§ **Work request**
The records below hold a stretch from the line with "处暑，向长夏挥手轻道别，与初秋相拥问一声，别来无恙。" through the line with "ধরে সীমান্ত এলাকায়"; return exactly those lines, ends included, and nothing more.

——

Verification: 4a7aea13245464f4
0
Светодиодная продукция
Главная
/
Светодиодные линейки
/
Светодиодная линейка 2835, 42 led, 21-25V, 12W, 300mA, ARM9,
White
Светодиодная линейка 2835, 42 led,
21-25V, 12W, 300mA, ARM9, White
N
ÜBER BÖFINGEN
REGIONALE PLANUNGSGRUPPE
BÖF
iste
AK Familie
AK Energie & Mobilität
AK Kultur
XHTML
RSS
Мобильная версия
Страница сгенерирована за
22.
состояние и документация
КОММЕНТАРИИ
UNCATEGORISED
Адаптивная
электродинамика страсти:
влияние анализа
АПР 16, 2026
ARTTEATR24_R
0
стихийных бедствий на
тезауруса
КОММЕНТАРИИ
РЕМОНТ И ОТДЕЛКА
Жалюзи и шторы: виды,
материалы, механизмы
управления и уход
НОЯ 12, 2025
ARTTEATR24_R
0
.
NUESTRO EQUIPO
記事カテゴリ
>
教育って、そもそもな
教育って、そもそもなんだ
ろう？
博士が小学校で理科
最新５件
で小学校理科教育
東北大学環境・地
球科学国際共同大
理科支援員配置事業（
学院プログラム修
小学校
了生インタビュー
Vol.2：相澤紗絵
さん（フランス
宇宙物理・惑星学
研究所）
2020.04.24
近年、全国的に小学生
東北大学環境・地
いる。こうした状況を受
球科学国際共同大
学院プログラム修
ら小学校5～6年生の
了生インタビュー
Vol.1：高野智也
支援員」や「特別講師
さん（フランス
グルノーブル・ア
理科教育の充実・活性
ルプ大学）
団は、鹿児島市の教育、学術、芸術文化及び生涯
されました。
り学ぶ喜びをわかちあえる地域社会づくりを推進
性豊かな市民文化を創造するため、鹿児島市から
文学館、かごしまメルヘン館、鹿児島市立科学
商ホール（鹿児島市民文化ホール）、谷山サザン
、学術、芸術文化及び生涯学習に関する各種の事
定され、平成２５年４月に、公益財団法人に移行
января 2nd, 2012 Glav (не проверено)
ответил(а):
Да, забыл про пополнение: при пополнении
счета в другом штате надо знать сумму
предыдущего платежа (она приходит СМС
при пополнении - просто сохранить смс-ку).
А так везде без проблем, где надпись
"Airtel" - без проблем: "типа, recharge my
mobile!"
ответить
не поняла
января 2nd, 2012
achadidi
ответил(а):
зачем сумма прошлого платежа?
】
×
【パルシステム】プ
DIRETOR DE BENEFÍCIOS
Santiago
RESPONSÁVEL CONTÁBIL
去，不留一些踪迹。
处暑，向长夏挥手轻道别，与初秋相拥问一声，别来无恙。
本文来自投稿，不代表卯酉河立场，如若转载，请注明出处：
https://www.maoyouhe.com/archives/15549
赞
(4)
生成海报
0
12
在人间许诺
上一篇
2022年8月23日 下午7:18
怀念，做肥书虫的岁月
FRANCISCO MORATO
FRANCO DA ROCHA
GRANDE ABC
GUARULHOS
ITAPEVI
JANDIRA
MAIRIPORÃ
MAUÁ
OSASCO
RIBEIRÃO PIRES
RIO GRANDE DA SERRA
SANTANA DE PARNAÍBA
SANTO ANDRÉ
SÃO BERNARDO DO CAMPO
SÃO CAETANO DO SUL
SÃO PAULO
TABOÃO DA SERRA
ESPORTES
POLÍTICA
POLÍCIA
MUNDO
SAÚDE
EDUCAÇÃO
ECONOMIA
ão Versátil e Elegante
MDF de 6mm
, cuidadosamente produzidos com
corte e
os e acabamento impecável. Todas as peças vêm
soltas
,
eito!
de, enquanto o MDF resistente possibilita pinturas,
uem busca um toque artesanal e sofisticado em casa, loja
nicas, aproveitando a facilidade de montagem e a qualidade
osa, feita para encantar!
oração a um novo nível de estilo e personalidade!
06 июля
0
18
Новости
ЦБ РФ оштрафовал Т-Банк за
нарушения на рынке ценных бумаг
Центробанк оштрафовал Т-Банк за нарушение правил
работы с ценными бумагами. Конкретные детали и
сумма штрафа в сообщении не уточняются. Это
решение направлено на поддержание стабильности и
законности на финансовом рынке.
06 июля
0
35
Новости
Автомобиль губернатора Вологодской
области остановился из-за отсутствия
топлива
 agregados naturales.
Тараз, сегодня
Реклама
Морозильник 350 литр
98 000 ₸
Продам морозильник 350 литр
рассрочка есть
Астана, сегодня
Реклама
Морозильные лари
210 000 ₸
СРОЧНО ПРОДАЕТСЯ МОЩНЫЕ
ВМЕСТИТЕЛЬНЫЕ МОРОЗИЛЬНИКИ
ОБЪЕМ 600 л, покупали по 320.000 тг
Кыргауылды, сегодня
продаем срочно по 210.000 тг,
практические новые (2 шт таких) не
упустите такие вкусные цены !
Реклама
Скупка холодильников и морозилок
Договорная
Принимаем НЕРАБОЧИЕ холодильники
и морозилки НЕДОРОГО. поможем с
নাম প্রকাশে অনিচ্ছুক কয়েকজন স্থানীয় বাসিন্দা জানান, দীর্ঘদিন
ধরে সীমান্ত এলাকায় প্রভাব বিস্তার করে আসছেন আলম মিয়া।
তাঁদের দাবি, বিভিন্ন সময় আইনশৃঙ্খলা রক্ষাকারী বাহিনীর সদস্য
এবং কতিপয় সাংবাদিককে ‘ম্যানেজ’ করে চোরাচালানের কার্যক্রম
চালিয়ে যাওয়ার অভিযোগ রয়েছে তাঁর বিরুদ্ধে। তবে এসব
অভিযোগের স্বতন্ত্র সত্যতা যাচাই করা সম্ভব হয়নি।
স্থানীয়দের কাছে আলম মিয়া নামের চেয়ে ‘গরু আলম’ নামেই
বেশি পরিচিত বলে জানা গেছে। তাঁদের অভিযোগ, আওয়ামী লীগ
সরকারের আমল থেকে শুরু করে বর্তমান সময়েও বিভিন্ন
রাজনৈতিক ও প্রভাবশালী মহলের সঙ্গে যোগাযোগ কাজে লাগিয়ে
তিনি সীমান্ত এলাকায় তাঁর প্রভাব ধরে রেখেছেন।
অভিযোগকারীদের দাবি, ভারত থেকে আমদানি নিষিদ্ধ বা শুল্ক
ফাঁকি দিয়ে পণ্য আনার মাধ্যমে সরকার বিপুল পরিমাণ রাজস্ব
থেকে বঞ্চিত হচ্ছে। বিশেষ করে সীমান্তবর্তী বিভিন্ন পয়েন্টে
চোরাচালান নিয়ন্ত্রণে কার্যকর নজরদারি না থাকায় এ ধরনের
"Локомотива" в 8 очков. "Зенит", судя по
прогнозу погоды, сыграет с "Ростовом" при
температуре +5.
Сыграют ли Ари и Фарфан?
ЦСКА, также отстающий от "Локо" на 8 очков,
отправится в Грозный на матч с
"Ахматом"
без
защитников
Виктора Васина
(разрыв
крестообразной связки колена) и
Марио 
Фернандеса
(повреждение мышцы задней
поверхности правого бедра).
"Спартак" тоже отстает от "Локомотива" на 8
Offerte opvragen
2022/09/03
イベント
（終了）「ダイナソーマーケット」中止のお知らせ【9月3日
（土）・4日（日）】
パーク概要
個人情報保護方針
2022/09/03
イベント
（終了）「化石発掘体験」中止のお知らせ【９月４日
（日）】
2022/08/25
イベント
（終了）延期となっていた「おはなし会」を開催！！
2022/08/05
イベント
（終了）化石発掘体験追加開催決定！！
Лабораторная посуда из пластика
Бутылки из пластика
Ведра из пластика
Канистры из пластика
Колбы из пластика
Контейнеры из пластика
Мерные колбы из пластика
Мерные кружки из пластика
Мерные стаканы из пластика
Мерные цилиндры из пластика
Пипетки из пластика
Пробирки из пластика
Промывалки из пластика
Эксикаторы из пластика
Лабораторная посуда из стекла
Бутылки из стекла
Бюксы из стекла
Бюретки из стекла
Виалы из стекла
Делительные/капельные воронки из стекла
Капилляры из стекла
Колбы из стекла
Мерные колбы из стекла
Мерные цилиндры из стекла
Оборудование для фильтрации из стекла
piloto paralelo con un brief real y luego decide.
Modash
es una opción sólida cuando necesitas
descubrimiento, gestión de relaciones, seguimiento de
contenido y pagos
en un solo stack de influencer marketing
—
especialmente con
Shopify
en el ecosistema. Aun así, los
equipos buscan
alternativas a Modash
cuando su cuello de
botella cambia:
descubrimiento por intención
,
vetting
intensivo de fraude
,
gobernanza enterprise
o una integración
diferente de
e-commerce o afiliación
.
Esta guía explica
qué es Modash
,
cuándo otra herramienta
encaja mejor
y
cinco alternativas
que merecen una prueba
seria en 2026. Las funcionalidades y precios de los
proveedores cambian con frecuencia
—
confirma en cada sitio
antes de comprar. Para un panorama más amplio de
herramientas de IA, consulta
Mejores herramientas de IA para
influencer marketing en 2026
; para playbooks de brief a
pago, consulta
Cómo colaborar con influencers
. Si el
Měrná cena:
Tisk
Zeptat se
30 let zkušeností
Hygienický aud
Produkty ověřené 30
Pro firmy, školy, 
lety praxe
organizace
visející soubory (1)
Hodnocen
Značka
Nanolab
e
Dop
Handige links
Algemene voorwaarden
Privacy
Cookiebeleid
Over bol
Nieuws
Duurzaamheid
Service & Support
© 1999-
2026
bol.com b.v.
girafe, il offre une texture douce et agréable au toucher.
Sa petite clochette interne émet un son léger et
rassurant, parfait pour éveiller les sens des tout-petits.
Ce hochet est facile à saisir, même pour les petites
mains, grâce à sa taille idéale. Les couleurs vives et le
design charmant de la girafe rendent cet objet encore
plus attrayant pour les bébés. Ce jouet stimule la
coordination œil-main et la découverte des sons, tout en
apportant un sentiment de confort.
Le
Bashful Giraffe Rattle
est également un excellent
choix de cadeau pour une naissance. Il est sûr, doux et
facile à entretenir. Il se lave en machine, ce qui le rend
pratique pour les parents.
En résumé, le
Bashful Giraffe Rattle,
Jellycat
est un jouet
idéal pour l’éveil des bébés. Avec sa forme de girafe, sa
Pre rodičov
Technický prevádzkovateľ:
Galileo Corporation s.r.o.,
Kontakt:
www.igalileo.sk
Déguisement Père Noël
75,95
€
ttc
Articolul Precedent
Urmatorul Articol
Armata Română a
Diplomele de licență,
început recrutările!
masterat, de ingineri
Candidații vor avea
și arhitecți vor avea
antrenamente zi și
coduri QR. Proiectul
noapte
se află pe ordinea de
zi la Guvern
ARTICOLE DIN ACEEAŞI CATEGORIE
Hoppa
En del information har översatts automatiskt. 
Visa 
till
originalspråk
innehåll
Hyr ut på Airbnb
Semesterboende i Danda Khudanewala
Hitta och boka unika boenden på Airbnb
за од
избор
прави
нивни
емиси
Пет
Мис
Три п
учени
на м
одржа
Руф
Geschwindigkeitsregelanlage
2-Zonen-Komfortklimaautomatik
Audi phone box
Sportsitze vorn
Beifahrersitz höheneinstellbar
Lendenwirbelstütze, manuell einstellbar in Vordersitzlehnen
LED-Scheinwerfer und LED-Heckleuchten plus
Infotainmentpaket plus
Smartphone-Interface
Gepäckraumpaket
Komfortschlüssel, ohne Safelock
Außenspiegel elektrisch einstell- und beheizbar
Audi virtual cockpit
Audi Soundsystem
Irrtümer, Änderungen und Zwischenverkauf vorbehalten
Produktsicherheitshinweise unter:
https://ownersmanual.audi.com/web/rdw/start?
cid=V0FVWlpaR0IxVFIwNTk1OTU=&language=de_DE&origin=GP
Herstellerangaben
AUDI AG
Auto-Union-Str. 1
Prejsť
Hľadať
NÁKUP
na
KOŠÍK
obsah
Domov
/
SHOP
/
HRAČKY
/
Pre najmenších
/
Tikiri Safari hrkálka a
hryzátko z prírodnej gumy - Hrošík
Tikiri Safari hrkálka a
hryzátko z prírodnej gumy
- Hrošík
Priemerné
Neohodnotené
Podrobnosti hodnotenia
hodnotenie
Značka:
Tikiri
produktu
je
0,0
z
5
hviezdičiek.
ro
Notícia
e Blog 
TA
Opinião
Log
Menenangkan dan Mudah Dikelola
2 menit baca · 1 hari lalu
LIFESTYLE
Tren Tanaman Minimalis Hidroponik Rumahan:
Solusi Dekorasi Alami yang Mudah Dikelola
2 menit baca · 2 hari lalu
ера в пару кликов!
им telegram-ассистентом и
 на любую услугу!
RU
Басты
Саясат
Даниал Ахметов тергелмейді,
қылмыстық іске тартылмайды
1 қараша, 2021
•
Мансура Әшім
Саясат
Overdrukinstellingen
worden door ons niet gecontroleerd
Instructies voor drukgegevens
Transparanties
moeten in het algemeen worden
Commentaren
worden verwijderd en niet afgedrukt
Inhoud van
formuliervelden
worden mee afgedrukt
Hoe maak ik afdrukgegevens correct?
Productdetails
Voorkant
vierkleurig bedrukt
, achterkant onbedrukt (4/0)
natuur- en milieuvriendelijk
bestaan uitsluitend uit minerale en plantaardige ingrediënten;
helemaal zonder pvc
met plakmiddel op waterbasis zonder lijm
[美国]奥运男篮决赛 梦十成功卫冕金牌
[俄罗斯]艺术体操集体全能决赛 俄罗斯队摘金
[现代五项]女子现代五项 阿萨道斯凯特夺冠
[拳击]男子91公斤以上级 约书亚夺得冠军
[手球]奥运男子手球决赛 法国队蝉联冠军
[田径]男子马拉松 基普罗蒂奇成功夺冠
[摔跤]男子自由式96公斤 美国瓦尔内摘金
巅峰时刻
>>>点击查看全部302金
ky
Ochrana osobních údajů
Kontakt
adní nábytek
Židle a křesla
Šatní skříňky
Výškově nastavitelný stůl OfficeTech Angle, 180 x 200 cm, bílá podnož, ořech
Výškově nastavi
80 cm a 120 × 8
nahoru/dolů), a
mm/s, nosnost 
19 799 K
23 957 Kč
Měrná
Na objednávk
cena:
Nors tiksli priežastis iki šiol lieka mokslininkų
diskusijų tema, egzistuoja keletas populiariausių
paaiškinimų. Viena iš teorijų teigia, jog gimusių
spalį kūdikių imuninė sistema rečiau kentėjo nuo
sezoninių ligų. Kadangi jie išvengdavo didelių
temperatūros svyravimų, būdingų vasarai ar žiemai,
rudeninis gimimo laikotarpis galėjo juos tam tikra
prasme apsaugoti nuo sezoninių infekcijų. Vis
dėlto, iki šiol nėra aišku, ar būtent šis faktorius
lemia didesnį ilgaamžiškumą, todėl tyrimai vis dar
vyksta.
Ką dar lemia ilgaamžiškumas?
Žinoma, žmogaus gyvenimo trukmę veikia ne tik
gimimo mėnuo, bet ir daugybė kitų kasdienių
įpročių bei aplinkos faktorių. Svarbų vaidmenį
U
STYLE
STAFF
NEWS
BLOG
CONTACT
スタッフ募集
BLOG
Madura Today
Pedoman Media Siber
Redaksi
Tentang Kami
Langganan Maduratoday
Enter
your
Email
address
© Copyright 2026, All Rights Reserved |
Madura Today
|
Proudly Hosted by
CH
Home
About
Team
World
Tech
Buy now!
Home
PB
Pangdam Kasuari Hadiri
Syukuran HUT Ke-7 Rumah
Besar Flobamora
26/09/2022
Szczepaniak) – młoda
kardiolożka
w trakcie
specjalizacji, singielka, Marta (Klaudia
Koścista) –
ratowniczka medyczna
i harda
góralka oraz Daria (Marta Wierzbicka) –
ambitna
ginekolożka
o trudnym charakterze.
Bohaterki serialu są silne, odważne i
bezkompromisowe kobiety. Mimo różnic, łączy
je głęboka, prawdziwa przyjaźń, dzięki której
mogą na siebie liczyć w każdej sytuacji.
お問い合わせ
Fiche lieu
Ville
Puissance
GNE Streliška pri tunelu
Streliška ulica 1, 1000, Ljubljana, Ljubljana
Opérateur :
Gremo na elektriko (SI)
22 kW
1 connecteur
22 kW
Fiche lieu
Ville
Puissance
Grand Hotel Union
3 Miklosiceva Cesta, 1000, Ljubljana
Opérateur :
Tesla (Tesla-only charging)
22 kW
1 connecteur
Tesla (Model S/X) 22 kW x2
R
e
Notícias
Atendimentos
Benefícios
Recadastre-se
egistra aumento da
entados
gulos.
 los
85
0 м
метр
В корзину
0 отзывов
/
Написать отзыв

——

§ **Task response**
处暑，向长夏挥手轻道别，与初秋相拥问一声，别来无恙。
本文来自投稿，不代表卯酉河立场，如若转载，请注明出处：
https://www.maoyouhe.com/archives/15549
赞
(4)
生成海报
0
12
在人间许诺
上一篇
2022年8月23日 下午7:18
怀念，做肥书虫的岁月
FRANCISCO MORATO
FRANCO DA ROCHA
GRANDE ABC
GUARULHOS
ITAPEVI
JANDIRA
MAIRIPORÃ
MAUÁ
OSASCO
RIBEIRÃO PIRES
RIO GRANDE DA SERRA
SANTANA DE PARNAÍBA
SANTO ANDRÉ
SÃO BERNARDO DO CAMPO
SÃO CAETANO DO SUL
SÃO PAULO
TABOÃO DA SERRA
ESPORTES
POLÍTICA
POLÍCIA
MUNDO
SAÚDE
EDUCAÇÃO
ECONOMIA
ão Versátil e Elegante
MDF de 6mm
, cuidadosamente produzidos com
corte e
os e acabamento impecável. Todas as peças vêm
soltas
,
eito!
de, enquanto o MDF resistente possibilita pinturas,
uem busca um toque artesanal e sofisticado em casa, loja
nicas, aproveitando a facilidade de montagem e a qualidade
osa, feita para encantar!
oração a um novo nível de estilo e personalidade!
06 июля
0
18
Новости
ЦБ РФ оштрафовал Т-Банк за
нарушения на рынке ценных бумаг
Центробанк оштрафовал Т-Банк за нарушение правил
работы с ценными бумагами. Конкретные детали и
сумма штрафа в сообщении не уточняются. Это
решение направлено на поддержание стабильности и
законности на финансовом рынке.
06 июля
0
35
Новости
Автомобиль губернатора Вологодской
области остановился из-за отсутствия
топлива
 agregados naturales.
Тараз, сегодня
Реклама
Морозильник 350 литр
98 000 ₸
Продам морозильник 350 литр
рассрочка есть
Астана, сегодня
Реклама
Морозильные лари
210 000 ₸
СРОЧНО ПРОДАЕТСЯ МОЩНЫЕ
ВМЕСТИТЕЛЬНЫЕ МОРОЗИЛЬНИКИ
ОБЪЕМ 600 л, покупали по 320.000 тг
Кыргауылды, сегодня
продаем срочно по 210.000 тг,
практические новые (2 шт таких) не
упустите такие вкусные цены !
Реклама
Скупка холодильников и морозилок
Договорная
Принимаем НЕРАБОЧИЕ холодильники
и морозилки НЕДОРОГО. поможем с
নাম প্রকাশে অনিচ্ছুক কয়েকজন স্থানীয় বাসিন্দা জানান, দীর্ঘদিন
ধরে সীমান্ত এলাকায় প্রভাব বিস্তার করে আসছেন আলম মিয়া।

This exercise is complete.